A part of the quote I would take as at least a partial truth in terms of what the founders intended.  (All Heresies in the church itself always contained a kernel of the truth, but then morphed into things never intended by the original kernel of truth)  But the whole quote is problematic, and doesn't seem to be borne out by many other things Jefferson said both publicly and privately.   Now attempting to verify anything found on the internet is itself a difficult task, much like salmon swimming upstream to spawn.  But the best place I could find as an actual source came from two locations.  One site shows it to be personal commentary by website's author on a number of other Jefferson quotes related to church and state.  Clicking on the link will yield the quote at the top of the page, not itself attributed to Jefferson.

From there it gets more troublesome.  I stumbled on a US News blog from 2009 in which it automatically assumes that a reader's use of this perported quote is factual and true, and so they quote it as the basis for their entire post.  Now what is fascinating about this is that the quote is also source cited as from a letter Jefferson wrote in 1808 to the Virginia Baptists.  Both a government site showing the original letter and the printed text of the letter (linked above) match, and nowhere within that letter do those words from the meme quote exist.  Yet multiple "quote" sites not only attribute it to Jefferson, but they also attribute it as coming from this letter, linked above.  Not only can you find multiple sites that obviously have never actually checked the source on it, but if one looks hard enough, you'll find previous efforts at debunking this mythical quote as well!  And from all this:  bogus and intentionally deceptive quotes and news are born.

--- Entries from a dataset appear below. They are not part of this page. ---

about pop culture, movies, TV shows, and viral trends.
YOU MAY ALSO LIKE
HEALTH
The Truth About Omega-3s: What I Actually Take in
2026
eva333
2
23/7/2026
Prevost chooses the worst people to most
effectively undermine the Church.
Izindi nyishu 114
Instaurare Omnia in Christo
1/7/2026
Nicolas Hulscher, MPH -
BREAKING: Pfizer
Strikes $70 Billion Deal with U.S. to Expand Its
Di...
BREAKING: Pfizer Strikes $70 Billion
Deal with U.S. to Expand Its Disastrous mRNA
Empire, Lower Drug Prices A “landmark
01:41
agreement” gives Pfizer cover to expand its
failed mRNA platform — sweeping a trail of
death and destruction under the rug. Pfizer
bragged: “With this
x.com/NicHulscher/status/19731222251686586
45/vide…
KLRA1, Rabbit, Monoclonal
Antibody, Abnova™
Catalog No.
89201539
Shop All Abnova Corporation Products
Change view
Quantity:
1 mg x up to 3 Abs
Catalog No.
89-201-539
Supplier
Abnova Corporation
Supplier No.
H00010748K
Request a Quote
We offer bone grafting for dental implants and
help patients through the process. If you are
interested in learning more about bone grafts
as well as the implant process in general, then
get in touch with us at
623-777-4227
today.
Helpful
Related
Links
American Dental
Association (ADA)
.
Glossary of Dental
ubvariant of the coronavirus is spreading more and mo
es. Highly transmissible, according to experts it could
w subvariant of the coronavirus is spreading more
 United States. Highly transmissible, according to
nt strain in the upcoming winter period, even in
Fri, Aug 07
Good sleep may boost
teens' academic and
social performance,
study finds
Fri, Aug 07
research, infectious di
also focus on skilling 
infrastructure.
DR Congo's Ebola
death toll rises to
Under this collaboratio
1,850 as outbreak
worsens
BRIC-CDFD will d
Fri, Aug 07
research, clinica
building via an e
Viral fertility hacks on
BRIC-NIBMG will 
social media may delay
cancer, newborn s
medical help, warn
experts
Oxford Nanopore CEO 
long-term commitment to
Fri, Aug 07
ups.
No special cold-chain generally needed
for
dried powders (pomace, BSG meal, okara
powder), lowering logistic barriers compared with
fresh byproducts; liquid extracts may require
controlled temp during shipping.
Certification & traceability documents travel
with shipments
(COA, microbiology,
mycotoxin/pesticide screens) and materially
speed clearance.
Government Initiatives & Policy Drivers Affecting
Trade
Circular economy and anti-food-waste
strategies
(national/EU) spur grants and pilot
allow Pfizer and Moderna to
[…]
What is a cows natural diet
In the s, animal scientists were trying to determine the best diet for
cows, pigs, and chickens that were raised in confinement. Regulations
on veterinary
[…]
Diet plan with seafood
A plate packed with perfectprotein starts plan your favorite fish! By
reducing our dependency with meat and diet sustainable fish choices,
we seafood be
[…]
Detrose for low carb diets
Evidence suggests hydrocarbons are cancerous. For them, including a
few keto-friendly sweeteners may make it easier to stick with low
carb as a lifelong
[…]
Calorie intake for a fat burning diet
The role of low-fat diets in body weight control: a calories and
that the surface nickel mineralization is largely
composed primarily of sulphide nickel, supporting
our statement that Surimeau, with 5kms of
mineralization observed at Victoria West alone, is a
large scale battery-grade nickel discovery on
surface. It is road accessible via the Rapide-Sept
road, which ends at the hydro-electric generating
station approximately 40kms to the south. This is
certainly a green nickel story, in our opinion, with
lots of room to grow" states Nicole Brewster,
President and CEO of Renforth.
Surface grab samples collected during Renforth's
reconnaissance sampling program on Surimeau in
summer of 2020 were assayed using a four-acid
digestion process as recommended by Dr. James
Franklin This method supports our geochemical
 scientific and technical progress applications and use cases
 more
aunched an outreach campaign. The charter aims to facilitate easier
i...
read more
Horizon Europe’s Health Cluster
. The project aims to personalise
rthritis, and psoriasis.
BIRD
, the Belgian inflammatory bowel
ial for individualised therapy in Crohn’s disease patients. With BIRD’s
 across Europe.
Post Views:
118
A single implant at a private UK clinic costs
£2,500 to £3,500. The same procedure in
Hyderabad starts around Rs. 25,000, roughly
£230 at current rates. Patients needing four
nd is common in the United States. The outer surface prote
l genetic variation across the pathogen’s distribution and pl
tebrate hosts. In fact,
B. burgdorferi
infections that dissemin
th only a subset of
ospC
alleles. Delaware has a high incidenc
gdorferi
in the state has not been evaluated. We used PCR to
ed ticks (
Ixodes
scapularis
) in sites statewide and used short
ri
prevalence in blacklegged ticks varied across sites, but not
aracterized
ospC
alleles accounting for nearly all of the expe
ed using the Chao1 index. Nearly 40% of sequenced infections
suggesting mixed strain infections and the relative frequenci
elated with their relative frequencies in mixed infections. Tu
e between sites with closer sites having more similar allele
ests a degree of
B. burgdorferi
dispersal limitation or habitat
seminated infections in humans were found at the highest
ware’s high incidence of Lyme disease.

P.T. Barnum perportedly said "There's a sucker born every minute."  Oddly enough, we cannot even be certain he ever said that.  Regardless, it appears whoever first said it knew what they were talking about.  The more we buy into the internet as containing truth, the more we are intentionally deceived and tricked into believing that which is simply not true, nor had it ever been.  Remember this commercial from a few years ago?  Let's not be like the young lady dating her "French Model."  Let's seek the truth in all things, and let's assume that if it's on the internet, it's likely bogus.